Crimes cibernéticos

No período de apenas seis dias, o Senado e a Câmara dos Deputados aprovaram o projeto que tipifica invasão de computadores, violação de dados dos usuários de computadores, roubo de arquivos pessoais por hackers e divulgação não autorizada de dados na internet como crimes cibernéticos.

O Estado de S.Paulo

12 Novembro 2012 | 02h05

De autoria do deputado Paulo Teixeira (PT-SP), a proposta havia sido aprovada em agosto pela Comissão de Ciência, Tecnologia, Inovação, Comunicação e Informática do Senado. Mas, por causa de uma divergência entre os líderes partidários, ela foi submetida ao plenário. Em vez de aprovar mudanças na legislação criminal em vigor, alguns parlamentares defendiam que a proposta fosse incorporada ao corpo do projeto de Código Penal elaborado por uma comissão de juristas nomeada pelo senador José Sarney. Para esses parlamentares, a votação de projetos isolados em matéria de direito penal tenderia a esvaziar a revisão do Código Penal.

Como o projeto elaborado por essa comissão de juristas foi muito mal recebido por penalistas e criminólogos de diferentes tendências políticas e doutrinárias, outros parlamentares propuseram que a proposta de tipificação dos crimes cibernéticos tramitasse de forma independente da reforma do Código Penal. Esta foi a tese que prevaleceu, sob a justificativa de que os 70 milhões de internautas brasileiros não estão protegidos contra a ação de hackers. Por ano, realizam-se no País cerca de 58 bilhões de operações na internet, das quais 2 bilhões são fraudadas.

Durante a tramitação no Senado, a proposta de tipificação dos crimes cibernéticos foi batizada de "Lei Carolina Dieckmann" - a atriz de televisão que teve fotos íntimas de seu arquivo pessoal roubadas por hackers e divulgadas na internet. A atriz mobilizou a opinião pública em favor da agilização da tramitação do projeto de tipificação dos crimes cibernéticos. Como a internet é relativamente nova, a legislação penal em vigor - que foi editada há mais de sete décadas - não tem dispositivos específicos para coibir este tipo de delito, tratando-o como estelionato. Como a internet também passou a ser usada em larga escala não só para comunicação entre pessoas, mas, igualmente, para pagamento de contas, consultas de saldos bancários, negociações de empréstimos e transações comerciais, os crimes cibernéticos cresceram geometricamente nos últimos anos. No ano passado, só as instituições financeiras tiveram prejuízos estimados em R$ 2 bilhões com delitos cibernéticos. Por isso, a Federação Brasileira de Bancos também pediu rapidez na votação da "Lei Carolina Dieckmann".

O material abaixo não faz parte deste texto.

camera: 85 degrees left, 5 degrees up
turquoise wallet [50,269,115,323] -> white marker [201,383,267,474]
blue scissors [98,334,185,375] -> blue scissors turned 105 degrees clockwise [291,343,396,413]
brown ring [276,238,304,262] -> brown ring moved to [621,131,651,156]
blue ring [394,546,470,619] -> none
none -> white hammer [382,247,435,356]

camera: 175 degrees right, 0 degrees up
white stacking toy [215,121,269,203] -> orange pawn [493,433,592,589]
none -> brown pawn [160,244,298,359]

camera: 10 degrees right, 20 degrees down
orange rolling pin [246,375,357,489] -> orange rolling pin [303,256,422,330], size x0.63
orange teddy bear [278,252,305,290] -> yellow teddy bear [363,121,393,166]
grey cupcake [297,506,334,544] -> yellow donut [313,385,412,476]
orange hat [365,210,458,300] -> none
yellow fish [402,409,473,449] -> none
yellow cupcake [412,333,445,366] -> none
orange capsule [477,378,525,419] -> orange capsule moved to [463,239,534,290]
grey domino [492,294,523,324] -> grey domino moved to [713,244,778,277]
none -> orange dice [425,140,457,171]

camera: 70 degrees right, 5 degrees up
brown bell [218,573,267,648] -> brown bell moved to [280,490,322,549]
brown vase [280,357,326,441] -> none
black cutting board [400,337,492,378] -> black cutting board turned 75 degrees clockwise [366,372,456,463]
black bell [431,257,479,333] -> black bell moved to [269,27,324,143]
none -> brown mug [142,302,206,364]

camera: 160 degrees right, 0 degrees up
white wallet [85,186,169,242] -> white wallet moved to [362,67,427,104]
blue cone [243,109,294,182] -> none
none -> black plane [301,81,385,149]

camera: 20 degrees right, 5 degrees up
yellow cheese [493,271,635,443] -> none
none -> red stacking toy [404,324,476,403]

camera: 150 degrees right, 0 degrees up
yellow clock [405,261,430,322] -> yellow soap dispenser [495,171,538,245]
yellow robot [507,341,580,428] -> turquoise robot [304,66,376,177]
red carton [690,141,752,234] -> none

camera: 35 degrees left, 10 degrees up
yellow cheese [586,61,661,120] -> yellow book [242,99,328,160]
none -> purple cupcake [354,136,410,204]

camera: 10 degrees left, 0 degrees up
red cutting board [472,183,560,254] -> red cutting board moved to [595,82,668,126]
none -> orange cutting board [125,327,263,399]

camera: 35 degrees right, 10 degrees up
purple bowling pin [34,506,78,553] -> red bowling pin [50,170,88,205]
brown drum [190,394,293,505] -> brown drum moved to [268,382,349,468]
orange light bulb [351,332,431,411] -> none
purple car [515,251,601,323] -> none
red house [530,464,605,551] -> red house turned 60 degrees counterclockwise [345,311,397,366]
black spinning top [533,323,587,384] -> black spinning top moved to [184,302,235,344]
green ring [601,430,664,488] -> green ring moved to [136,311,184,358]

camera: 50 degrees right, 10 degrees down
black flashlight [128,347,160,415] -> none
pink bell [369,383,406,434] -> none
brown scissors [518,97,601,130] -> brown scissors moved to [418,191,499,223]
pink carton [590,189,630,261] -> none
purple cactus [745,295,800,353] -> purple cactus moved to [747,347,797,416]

A proposta prevê pena de três meses a um ano de prisão, além de multa, para quem invadir "dispositivo informático", conectado ou não à internet, mediante violação indevida de mecanismo de segurança, para obter, adulterar ou destruir dados e informações, instalar vírus ou obter vantagens indevidas. A mesma pena também será aplicada a quem produzir, distribuir ou vender programas de computador que permitem invasão de computadores e arquivos pessoais e a quem comercializar dados eletrônicos obtidos por meios ilegais. A proposta classifica como agravante a obtenção de informações sigilosas, de comunicação eletrônica privada e de segredos industriais e comerciais.

A proposta ainda equipara cartões de crédito, cartões de débito e cartões bancários a documentos particulares, punindo com severidade falsificações e clonagens. Inclui no rol de crimes cibernéticos a interrupção de serviços de informática, como a retirada do ar de páginas da internet, principalmente se isso ocorrer durante situações de calamidade pública. A legislação penal vigente trata apenas da interrupção de serviços telegráficos, telefônicos e de utilidade pública. "Hoje há quem tire do ar até página da Receita Federal e não é punido", diz o relator do projeto, senador Eduardo Braga (PMDB-AM). Como a Câmara dos Deputados já havia aprovado a versão original do projeto e agora endossou todas as emendas introduzidas pelo Senado, ele poderá ser sancionado ainda este ano pela presidente Dilma Rousseff.